* **Work order**
Nothing but the lines from the one containing "X107750000Y-103750000D03*" through the end of the material should be restated, and each exactly.

* **Information provided**
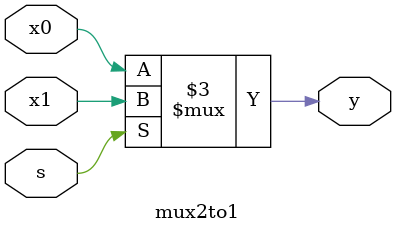
<source format=sv>
module top_module (
	input clk,
	input w,
	input R,
	input E,
	input L,
	output reg Q
);

reg D;

always @(posedge clk) begin
	if (E) begin
		if (L)
			D <= R;
		else
			D <= Q;
	end else begin
		D <= Q;
	end
	Q <= D;
end

mux2to1 M(
	.x0(R),
	.x1(Q),
	.s(E),
	.y(Q)
);

endmodule
module mux2to1 (
	input x0,
	input x1,
	input s,
	output reg y
);

always @(x0, x1, s) begin
	if (s)
		y <= x1;
	else
		y <= x0;
end

endmodule

</source>
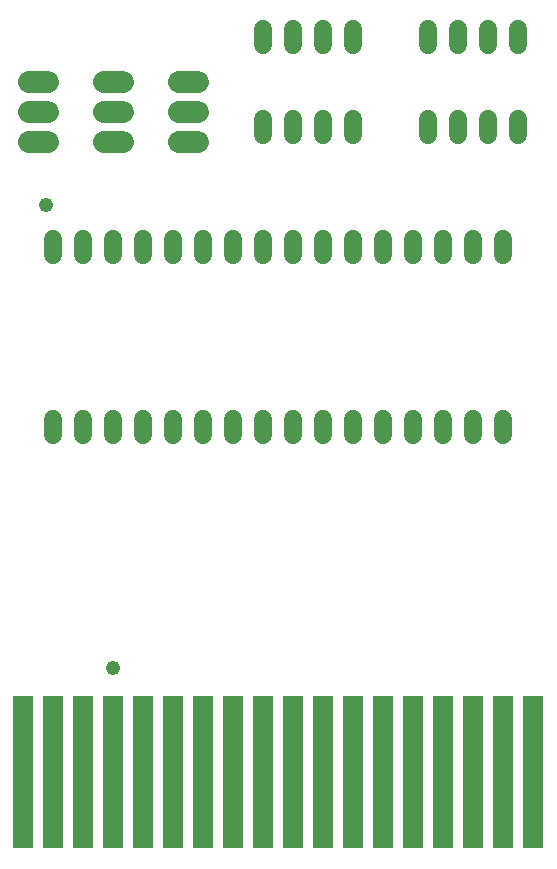
<source format=gbr>
G04 EAGLE Gerber RS-274X export*
G75*
%MOMM*%
%FSLAX34Y34*%
%LPD*%
%INSoldermask Bottom*%
%IPPOS*%
%AMOC8*
5,1,8,0,0,1.08239X$1,22.5*%
G01*
%ADD10R,1.727200X12.903200*%
%ADD11C,1.524000*%
%ADD12C,1.853200*%
%ADD13C,1.209600*%


D10*
X38100Y76200D03*
X63500Y76200D03*
X88900Y76200D03*
X114300Y76200D03*
X139700Y76200D03*
X165100Y76200D03*
X190500Y76200D03*
X215900Y76200D03*
X241300Y76200D03*
X266700Y76200D03*
X292100Y76200D03*
X317500Y76200D03*
X342900Y76200D03*
X368300Y76200D03*
X393700Y76200D03*
X419100Y76200D03*
X444500Y76200D03*
X469900Y76200D03*
D11*
X444500Y514096D02*
X444500Y527304D01*
X419100Y527304D02*
X419100Y514096D01*
X292100Y514096D02*
X292100Y527304D01*
X266700Y527304D02*
X266700Y514096D01*
X393700Y514096D02*
X393700Y527304D01*
X368300Y527304D02*
X368300Y514096D01*
X317500Y514096D02*
X317500Y527304D01*
X342900Y527304D02*
X342900Y514096D01*
X241300Y514096D02*
X241300Y527304D01*
X215900Y527304D02*
X215900Y514096D01*
X190500Y514096D02*
X190500Y527304D01*
X165100Y527304D02*
X165100Y514096D01*
X139700Y514096D02*
X139700Y527304D01*
X114300Y527304D02*
X114300Y514096D01*
X88900Y514096D02*
X88900Y527304D01*
X63500Y527304D02*
X63500Y514096D01*
X63500Y374904D02*
X63500Y361696D01*
X88900Y361696D02*
X88900Y374904D01*
X114300Y374904D02*
X114300Y361696D01*
X139700Y361696D02*
X139700Y374904D01*
X165100Y374904D02*
X165100Y361696D01*
X190500Y361696D02*
X190500Y374904D01*
X215900Y374904D02*
X215900Y361696D01*
X241300Y361696D02*
X241300Y374904D01*
X266700Y374904D02*
X266700Y361696D01*
X292100Y361696D02*
X292100Y374904D01*
X317500Y374904D02*
X317500Y361696D01*
X342900Y361696D02*
X342900Y374904D01*
X368300Y374904D02*
X368300Y361696D01*
X393700Y361696D02*
X393700Y374904D01*
X419100Y374904D02*
X419100Y361696D01*
X444500Y361696D02*
X444500Y374904D01*
X317500Y691896D02*
X317500Y705104D01*
X292100Y705104D02*
X292100Y691896D01*
X292100Y628904D02*
X292100Y615696D01*
X317500Y615696D02*
X317500Y628904D01*
X266700Y691896D02*
X266700Y705104D01*
X241300Y705104D02*
X241300Y691896D01*
X266700Y628904D02*
X266700Y615696D01*
X241300Y615696D02*
X241300Y628904D01*
X457200Y691896D02*
X457200Y705104D01*
X431800Y705104D02*
X431800Y691896D01*
X431800Y628904D02*
X431800Y615696D01*
X457200Y615696D02*
X457200Y628904D01*
X406400Y691896D02*
X406400Y705104D01*
X381000Y705104D02*
X381000Y691896D01*
X406400Y628904D02*
X406400Y615696D01*
X381000Y615696D02*
X381000Y628904D01*
D12*
X186050Y609600D02*
X169550Y609600D01*
X169550Y635000D02*
X186050Y635000D01*
X186050Y660400D02*
X169550Y660400D01*
X122550Y609600D02*
X106050Y609600D01*
X106050Y635000D02*
X122550Y635000D01*
X122550Y660400D02*
X106050Y660400D01*
X59050Y609600D02*
X42550Y609600D01*
X42550Y635000D02*
X59050Y635000D01*
X59050Y660400D02*
X42550Y660400D01*
D13*
X57150Y556260D03*
X113665Y164465D03*
M02*

</source>
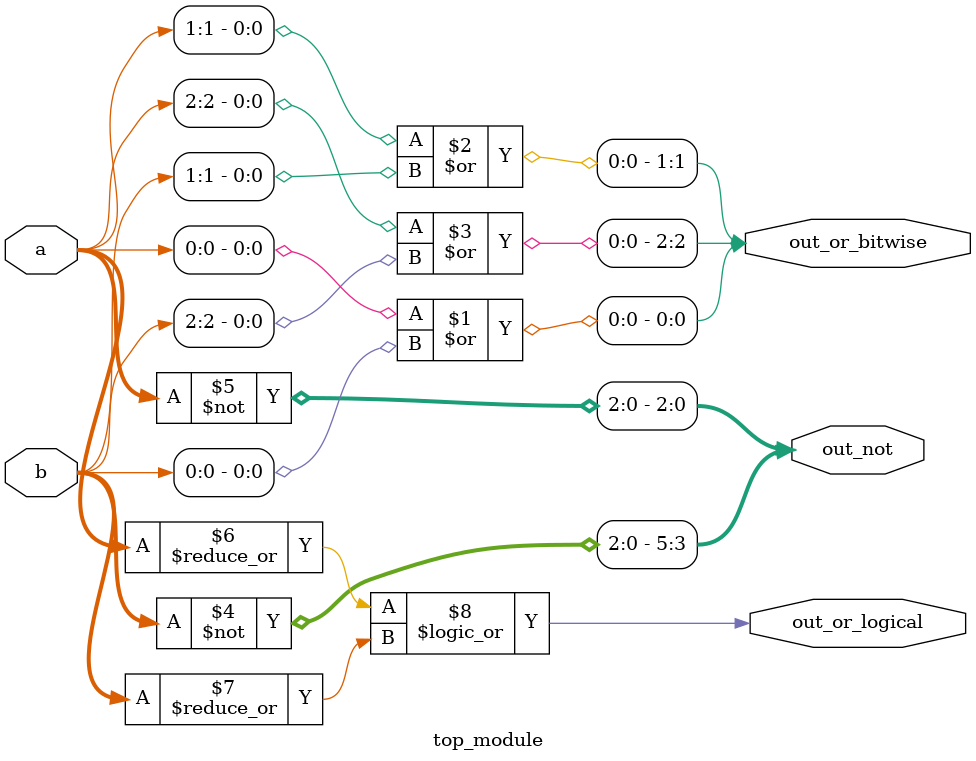
<source format=v>
module top_module( 
    input [2:0] a,
    input [2:0] b,
    output [2:0] out_or_bitwise,
    output out_or_logical,
    output [5:0] out_not
);
    or(out_or_bitwise[0],a[0],b[0]);
    or(out_or_bitwise[1],a[1],b[1]);
    or(out_or_bitwise[2],a[2],b[2]);
    assign out_not[5:3]=~b;
    assign out_not[2:0]=~a;
    assign out_or_logical=|a|||b;
    
    
endmodule

</source>
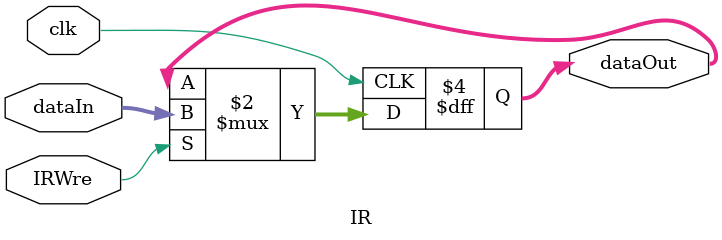
<source format=v>
`timescale 1ns / 1ps


module IR(clk, IRWre, dataIn, dataOut);
  input clk;
  input IRWre;
  input [31:0] dataIn;
  output reg [31:0] dataOut;

  always @(negedge clk) begin
    if (IRWre) begin
      dataOut <= dataIn;
    end
  end
endmodule

</source>
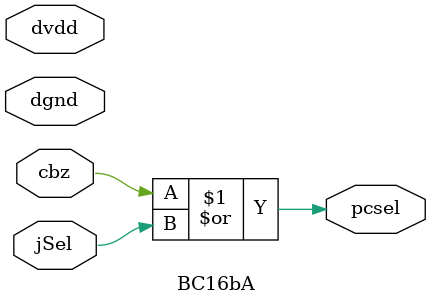
<source format=v>
module BC16bA (
	input jSel,
	input cbz,
	output pcsel,
	inout dvdd,
	inout dgnd
);

assign pcsel = cbz | jSel;

endmodule

</source>
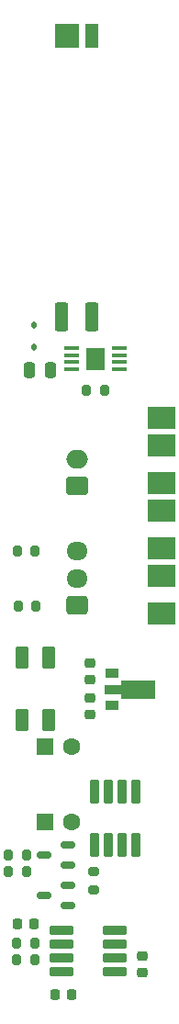
<source format=gts>
G04 #@! TF.GenerationSoftware,KiCad,Pcbnew,7.0.10*
G04 #@! TF.CreationDate,2024-03-06T15:05:53+01:00*
G04 #@! TF.ProjectId,microscope,6d696372-6f73-4636-9f70-652e6b696361,rev?*
G04 #@! TF.SameCoordinates,Original*
G04 #@! TF.FileFunction,Soldermask,Top*
G04 #@! TF.FilePolarity,Negative*
%FSLAX46Y46*%
G04 Gerber Fmt 4.6, Leading zero omitted, Abs format (unit mm)*
G04 Created by KiCad (PCBNEW 7.0.10) date 2024-03-06 15:05:53*
%MOMM*%
%LPD*%
G01*
G04 APERTURE LIST*
G04 Aperture macros list*
%AMRoundRect*
0 Rectangle with rounded corners*
0 $1 Rounding radius*
0 $2 $3 $4 $5 $6 $7 $8 $9 X,Y pos of 4 corners*
0 Add a 4 corners polygon primitive as box body*
4,1,4,$2,$3,$4,$5,$6,$7,$8,$9,$2,$3,0*
0 Add four circle primitives for the rounded corners*
1,1,$1+$1,$2,$3*
1,1,$1+$1,$4,$5*
1,1,$1+$1,$6,$7*
1,1,$1+$1,$8,$9*
0 Add four rect primitives between the rounded corners*
20,1,$1+$1,$2,$3,$4,$5,0*
20,1,$1+$1,$4,$5,$6,$7,0*
20,1,$1+$1,$6,$7,$8,$9,0*
20,1,$1+$1,$8,$9,$2,$3,0*%
%AMFreePoly0*
4,1,9,3.862500,-0.866500,0.737500,-0.866500,0.737500,-0.450000,-0.737500,-0.450000,-0.737500,0.450000,0.737500,0.450000,0.737500,0.866500,3.862500,0.866500,3.862500,-0.866500,3.862500,-0.866500,$1*%
G04 Aperture macros list end*
%ADD10R,2.200000X2.200000*%
%ADD11R,1.250000X2.200000*%
%ADD12RoundRect,0.250000X0.725000X-0.600000X0.725000X0.600000X-0.725000X0.600000X-0.725000X-0.600000X0*%
%ADD13O,1.950000X1.700000*%
%ADD14RoundRect,0.200000X-0.200000X-0.275000X0.200000X-0.275000X0.200000X0.275000X-0.200000X0.275000X0*%
%ADD15R,1.600000X1.600000*%
%ADD16C,1.600000*%
%ADD17RoundRect,0.225000X0.225000X0.250000X-0.225000X0.250000X-0.225000X-0.250000X0.225000X-0.250000X0*%
%ADD18RoundRect,0.150000X0.512500X0.150000X-0.512500X0.150000X-0.512500X-0.150000X0.512500X-0.150000X0*%
%ADD19R,2.500000X2.000000*%
%ADD20RoundRect,0.250000X0.750000X-0.600000X0.750000X0.600000X-0.750000X0.600000X-0.750000X-0.600000X0*%
%ADD21O,2.000000X1.700000*%
%ADD22RoundRect,0.200000X0.275000X-0.200000X0.275000X0.200000X-0.275000X0.200000X-0.275000X-0.200000X0*%
%ADD23RoundRect,0.112500X0.112500X-0.187500X0.112500X0.187500X-0.112500X0.187500X-0.112500X-0.187500X0*%
%ADD24R,1.700000X2.000000*%
%ADD25R,1.425000X0.450000*%
%ADD26RoundRect,0.225000X-0.250000X0.225000X-0.250000X-0.225000X0.250000X-0.225000X0.250000X0.225000X0*%
%ADD27RoundRect,0.200000X0.200000X0.275000X-0.200000X0.275000X-0.200000X-0.275000X0.200000X-0.275000X0*%
%ADD28RoundRect,0.225000X0.250000X-0.225000X0.250000X0.225000X-0.250000X0.225000X-0.250000X-0.225000X0*%
%ADD29RoundRect,0.056280X0.345720X-1.030720X0.345720X1.030720X-0.345720X1.030720X-0.345720X-1.030720X0*%
%ADD30RoundRect,0.056280X1.030720X0.345720X-1.030720X0.345720X-1.030720X-0.345720X1.030720X-0.345720X0*%
%ADD31RoundRect,0.225000X-0.225000X-0.250000X0.225000X-0.250000X0.225000X0.250000X-0.225000X0.250000X0*%
%ADD32RoundRect,0.250000X0.250000X0.475000X-0.250000X0.475000X-0.250000X-0.475000X0.250000X-0.475000X0*%
%ADD33RoundRect,0.111400X0.445600X-0.945600X0.445600X0.945600X-0.445600X0.945600X-0.445600X-0.945600X0*%
%ADD34RoundRect,0.250000X-0.375000X-1.075000X0.375000X-1.075000X0.375000X1.075000X-0.375000X1.075000X0*%
%ADD35R,1.300000X0.900000*%
%ADD36FreePoly0,0.000000*%
G04 APERTURE END LIST*
D10*
X99100000Y-54000000D03*
D11*
X101375000Y-54000000D03*
D12*
X100000000Y-106500000D03*
D13*
X100000000Y-104000000D03*
X100000000Y-101500000D03*
D14*
X100876600Y-86715600D03*
X102526600Y-86715600D03*
D15*
X97000000Y-119500000D03*
D16*
X99500000Y-119500000D03*
D15*
X97000000Y-126500000D03*
D16*
X99500000Y-126500000D03*
D17*
X99525000Y-142372800D03*
X97975000Y-142372800D03*
D18*
X99187500Y-134177800D03*
X99187500Y-132277800D03*
X96912500Y-133227800D03*
D19*
X107750000Y-91750000D03*
D14*
X96101400Y-101498400D03*
X94451400Y-101498400D03*
X94425000Y-137622800D03*
X96075000Y-137622800D03*
D19*
X107750000Y-107250000D03*
D20*
X100000000Y-95500000D03*
D21*
X100000000Y-93000000D03*
D22*
X101500000Y-132697800D03*
X101500000Y-131047800D03*
D19*
X107750000Y-103750000D03*
D23*
X96012000Y-82736400D03*
X96012000Y-80636400D03*
D24*
X101701600Y-83769200D03*
D25*
X99489600Y-84744200D03*
X99489600Y-84094200D03*
X99489600Y-83444200D03*
X99489600Y-82794200D03*
X103913600Y-82794200D03*
X103913600Y-83444200D03*
X103913600Y-84094200D03*
X103913600Y-84744200D03*
D26*
X101218200Y-111806400D03*
X101218200Y-113356400D03*
D27*
X95325000Y-131027800D03*
X93675000Y-131027800D03*
D19*
X107750000Y-101250000D03*
D28*
X101218200Y-116606400D03*
X101218200Y-115056400D03*
D18*
X99187500Y-130477800D03*
X99187500Y-128577800D03*
X96912500Y-129527800D03*
D14*
X93675000Y-129527800D03*
X95325000Y-129527800D03*
D27*
X94565200Y-106578400D03*
X96215200Y-106578400D03*
D29*
X101564000Y-123652800D03*
X102834000Y-123652800D03*
X104104000Y-123652800D03*
X105374000Y-123652800D03*
X105374000Y-128592800D03*
X104104000Y-128592800D03*
X102834000Y-128592800D03*
X101564000Y-128592800D03*
D14*
X94425000Y-139201200D03*
X96075000Y-139201200D03*
D19*
X107750000Y-95250000D03*
D30*
X103470000Y-140277800D03*
X103470000Y-139007800D03*
X103470000Y-137737800D03*
X103470000Y-136467800D03*
X98530000Y-136467800D03*
X98530000Y-137737800D03*
X98530000Y-139007800D03*
X98530000Y-140277800D03*
D31*
X94475000Y-135872800D03*
X96025000Y-135872800D03*
D26*
X106000000Y-138847800D03*
X106000000Y-140397800D03*
D19*
X107750000Y-89250000D03*
X107750000Y-97750000D03*
D32*
X97520800Y-84836000D03*
X95620800Y-84836000D03*
D33*
X94909000Y-117100000D03*
X97359000Y-117100000D03*
X97359000Y-111300000D03*
X94909000Y-111300000D03*
D34*
X101323600Y-79908400D03*
X98523600Y-79908400D03*
D35*
X103250000Y-112750000D03*
D36*
X103337500Y-114250000D03*
D35*
X103250000Y-115750000D03*
M02*

</source>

* **Solution**
X107750000Y-103750000D03*
D23*
X96012000Y-82736400D03*
X96012000Y-80636400D03*
D24*
X101701600Y-83769200D03*
D25*
X99489600Y-84744200D03*
X99489600Y-84094200D03*
X99489600Y-83444200D03*
X99489600Y-82794200D03*
X103913600Y-82794200D03*
X103913600Y-83444200D03*
X103913600Y-84094200D03*
X103913600Y-84744200D03*
D26*
X101218200Y-111806400D03*
X101218200Y-113356400D03*
D27*
X95325000Y-131027800D03*
X93675000Y-131027800D03*
D19*
X107750000Y-101250000D03*
D28*
X101218200Y-116606400D03*
X101218200Y-115056400D03*
D18*
X99187500Y-130477800D03*
X99187500Y-128577800D03*
X96912500Y-129527800D03*
D14*
X93675000Y-129527800D03*
X95325000Y-129527800D03*
D27*
X94565200Y-106578400D03*
X96215200Y-106578400D03*
D29*
X101564000Y-123652800D03*
X102834000Y-123652800D03*
X104104000Y-123652800D03*
X105374000Y-123652800D03*
X105374000Y-128592800D03*
X104104000Y-128592800D03*
X102834000Y-128592800D03*
X101564000Y-128592800D03*
D14*
X94425000Y-139201200D03*
X96075000Y-139201200D03*
D19*
X107750000Y-95250000D03*
D30*
X103470000Y-140277800D03*
X103470000Y-139007800D03*
X103470000Y-137737800D03*
X103470000Y-136467800D03*
X98530000Y-136467800D03*
X98530000Y-137737800D03*
X98530000Y-139007800D03*
X98530000Y-140277800D03*
D31*
X94475000Y-135872800D03*
X96025000Y-135872800D03*
D26*
X106000000Y-138847800D03*
X106000000Y-140397800D03*
D19*
X107750000Y-89250000D03*
X107750000Y-97750000D03*
D32*
X97520800Y-84836000D03*
X95620800Y-84836000D03*
D33*
X94909000Y-117100000D03*
X97359000Y-117100000D03*
X97359000Y-111300000D03*
X94909000Y-111300000D03*
D34*
X101323600Y-79908400D03*
X98523600Y-79908400D03*
D35*
X103250000Y-112750000D03*
D36*
X103337500Y-114250000D03*
D35*
X103250000Y-115750000D03*
M02*

</source>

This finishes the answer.